Quand rien ne va plus entre le malade et son médecin, que la relation existe depuis quelques semaines ou plusieurs années, l’intervention d’un tiers peut permettre de repartir sur d’autres bases, tout en conservant un passé chargé d’informations qu’un changement de médecin ne permettrait pas. C’est le rôle des médiateurs en santé qui commencent à œuvrer dans certains services hospitaliers.
L’accompagnement des malades par leurs proches ou entre eux date de la nuit des temps. Dans les années 70, les premières luttes ont ouvert la voie aux malades cherchant à affirmer leur place dans une relation où les médecins restaient omnipotents. Il était nécessaire de faire comprendre que les malades avaient besoin de partager le pouvoir afin de mieux lutter ensemble contre le seul réel ennemi commun : la maladie ! La première bataille pour obtenir des droits commence en France pour et par les malades diabétiques. C’est eux qui seront les premiers à acquérir des droits reconnus par des lois, toujours en vigueur aujourd’hui et dont certains ne sont pas encore appliqués dans le cadre du VIH-sida.
Ainsi, tout diabétique peut obtenir la prise en charge d’un stage d’une semaine de formation, entre malades dans un centre spécialisé, géré par des malades et des infirmiers, où il pourra apprendre la base indispensable pour mieux gérer sa maladie. Les proches peuvent aussi bénéficier de stage équivalent, entre proches, où des compétences spécifiques peuvent être acquises pas à pas, grâce à des techniques basées sur l’auto-support.
Le Pr André Grimaldi, Député PS, en dénonçant le plan hôpital 2007 de Xavier Bertrand, déclarait délicatement : « En diabétologie, de manière provocante et factuellement exacte, on peut dire que dialyser ou amputer un diabétique est plus rentable que de prévenir la dialyse ou l’amputation.

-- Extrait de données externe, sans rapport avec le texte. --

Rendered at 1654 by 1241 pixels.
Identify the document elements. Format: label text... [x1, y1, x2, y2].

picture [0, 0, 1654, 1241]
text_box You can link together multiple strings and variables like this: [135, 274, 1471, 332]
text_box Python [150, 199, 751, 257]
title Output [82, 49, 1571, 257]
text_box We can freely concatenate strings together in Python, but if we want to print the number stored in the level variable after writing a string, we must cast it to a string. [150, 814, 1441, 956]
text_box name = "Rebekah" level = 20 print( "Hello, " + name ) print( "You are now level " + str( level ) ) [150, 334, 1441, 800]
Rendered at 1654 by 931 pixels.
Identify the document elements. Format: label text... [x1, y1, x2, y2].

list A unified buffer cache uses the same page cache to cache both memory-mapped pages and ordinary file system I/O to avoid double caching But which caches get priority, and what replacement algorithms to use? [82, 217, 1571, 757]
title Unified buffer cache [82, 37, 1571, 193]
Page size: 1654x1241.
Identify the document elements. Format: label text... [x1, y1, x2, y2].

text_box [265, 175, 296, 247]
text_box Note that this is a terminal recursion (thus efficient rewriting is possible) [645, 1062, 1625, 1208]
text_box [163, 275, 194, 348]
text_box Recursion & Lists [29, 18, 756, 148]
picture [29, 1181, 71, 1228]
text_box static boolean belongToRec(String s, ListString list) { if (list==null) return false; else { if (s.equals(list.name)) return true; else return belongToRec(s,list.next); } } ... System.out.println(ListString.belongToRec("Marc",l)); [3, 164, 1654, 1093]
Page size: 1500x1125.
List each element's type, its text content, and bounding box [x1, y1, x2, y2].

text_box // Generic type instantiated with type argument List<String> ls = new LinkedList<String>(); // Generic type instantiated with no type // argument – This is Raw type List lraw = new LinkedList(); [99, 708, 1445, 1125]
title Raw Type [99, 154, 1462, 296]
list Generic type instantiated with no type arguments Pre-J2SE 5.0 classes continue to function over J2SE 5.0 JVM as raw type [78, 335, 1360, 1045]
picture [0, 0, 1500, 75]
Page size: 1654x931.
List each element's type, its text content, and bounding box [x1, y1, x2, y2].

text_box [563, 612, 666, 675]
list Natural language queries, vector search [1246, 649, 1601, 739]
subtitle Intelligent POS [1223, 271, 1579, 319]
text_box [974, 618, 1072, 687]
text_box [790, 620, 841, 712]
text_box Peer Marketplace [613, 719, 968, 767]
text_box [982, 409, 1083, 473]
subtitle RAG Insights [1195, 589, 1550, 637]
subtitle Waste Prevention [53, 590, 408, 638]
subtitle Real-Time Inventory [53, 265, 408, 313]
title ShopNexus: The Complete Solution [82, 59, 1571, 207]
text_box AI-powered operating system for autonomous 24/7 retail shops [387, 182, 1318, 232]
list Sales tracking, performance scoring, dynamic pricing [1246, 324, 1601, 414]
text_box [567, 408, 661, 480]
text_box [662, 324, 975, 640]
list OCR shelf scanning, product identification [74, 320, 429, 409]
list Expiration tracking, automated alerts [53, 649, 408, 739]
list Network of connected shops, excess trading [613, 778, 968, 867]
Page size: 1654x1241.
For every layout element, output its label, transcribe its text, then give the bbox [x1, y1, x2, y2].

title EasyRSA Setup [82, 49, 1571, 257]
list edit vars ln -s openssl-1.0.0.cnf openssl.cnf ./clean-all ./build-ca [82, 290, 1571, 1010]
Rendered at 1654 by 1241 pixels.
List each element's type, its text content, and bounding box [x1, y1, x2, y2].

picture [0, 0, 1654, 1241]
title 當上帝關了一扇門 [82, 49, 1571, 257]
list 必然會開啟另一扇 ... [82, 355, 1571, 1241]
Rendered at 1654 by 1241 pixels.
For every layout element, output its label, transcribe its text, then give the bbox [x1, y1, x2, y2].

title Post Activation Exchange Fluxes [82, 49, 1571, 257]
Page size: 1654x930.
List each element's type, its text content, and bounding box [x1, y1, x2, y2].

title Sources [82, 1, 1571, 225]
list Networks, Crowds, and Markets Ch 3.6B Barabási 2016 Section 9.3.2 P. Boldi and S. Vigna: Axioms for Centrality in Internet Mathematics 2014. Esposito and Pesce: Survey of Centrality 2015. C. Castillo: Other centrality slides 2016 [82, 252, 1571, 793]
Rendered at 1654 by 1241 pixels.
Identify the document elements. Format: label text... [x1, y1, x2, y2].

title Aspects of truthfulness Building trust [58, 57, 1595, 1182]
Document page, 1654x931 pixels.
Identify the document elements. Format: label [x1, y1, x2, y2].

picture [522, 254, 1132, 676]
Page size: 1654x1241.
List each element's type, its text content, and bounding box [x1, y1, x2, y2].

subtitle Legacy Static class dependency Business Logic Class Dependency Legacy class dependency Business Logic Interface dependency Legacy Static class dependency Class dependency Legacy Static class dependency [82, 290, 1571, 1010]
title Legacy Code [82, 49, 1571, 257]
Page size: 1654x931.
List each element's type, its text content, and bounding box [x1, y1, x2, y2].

Les unités d’éducation thérapeutique, qui assurent cette prévention, et sont par nature plus consommateurs de personnels que de techniques, voient leur développement entravé. ».
Malade de métier ?
C’est ce que nous appelons à Act Up-Paris « apprendre notre métier de malade ». Si cette expression peut encore en choquer certains, c’est pourtant une réalité dès que surviennent des complications, le temps de gestion peut rapidement représenter jusqu’à l’équivalent d’un travail à mi-temps.
Il ne s’agit pas seulement, contrairement à ce que beaucoup pensent, du moment de la prise de médicaments, c’est aussi de nombreux rendez-vous avec les médecins, les associations, les conseillers, les infirmiers, les spécialistes, les pharmaciens, les laboratoires. C’est encore le temps d’information et d’échanges, les rencontres entre malades, c’est enfin les « délicieux » rendez-vous administratifs, dont nous avons l’excellence et le secret absolu en France.
En 2002, le « livre blanc des malades du cancer » va déclencher la fameuse loi du 4 mars 2002 et donner naissance à une nouvelle pratique et des moyens enfin reconnus pour développer ce champ, encore en jachère, des droits de tous les malades et de l’éthique de la prise en charge.
Evolutions
La médiation est un concept apparu aux Etats-Unis dans les années 80, en réponse aux problèmes du consumérisme capitaliste et libéral. À l’époque, il s’agissait uniquement de résoudre des conflits commerciaux face aux consommateurs, tout en évitant la judiciarisation. Cette médiation profitait bien évidemment aux « plus puissants », qui trouvaient là un moyen subtil d’éviter d’être stigmatisé publiquement par un procès aux lourdes conséquences. Le concept a une efficacité certaine et, de fait, est reconnu et officiellement instauré dans de nombreux secteurs de la société civile sociale, commerciale et diplomatique où la médiation peut éviter des guerres frontales et permettre de rétablir un dialogue. Nombre de chef de services ont regretté les compétences des activistes quand la fin du bénévolat a provoqué une désertion des permanences associatives à l’hôpital. Il fallait créer une nouvelle compétence professionnelle si on ne voulait pas laisser disparaître ces « experts improvisés ».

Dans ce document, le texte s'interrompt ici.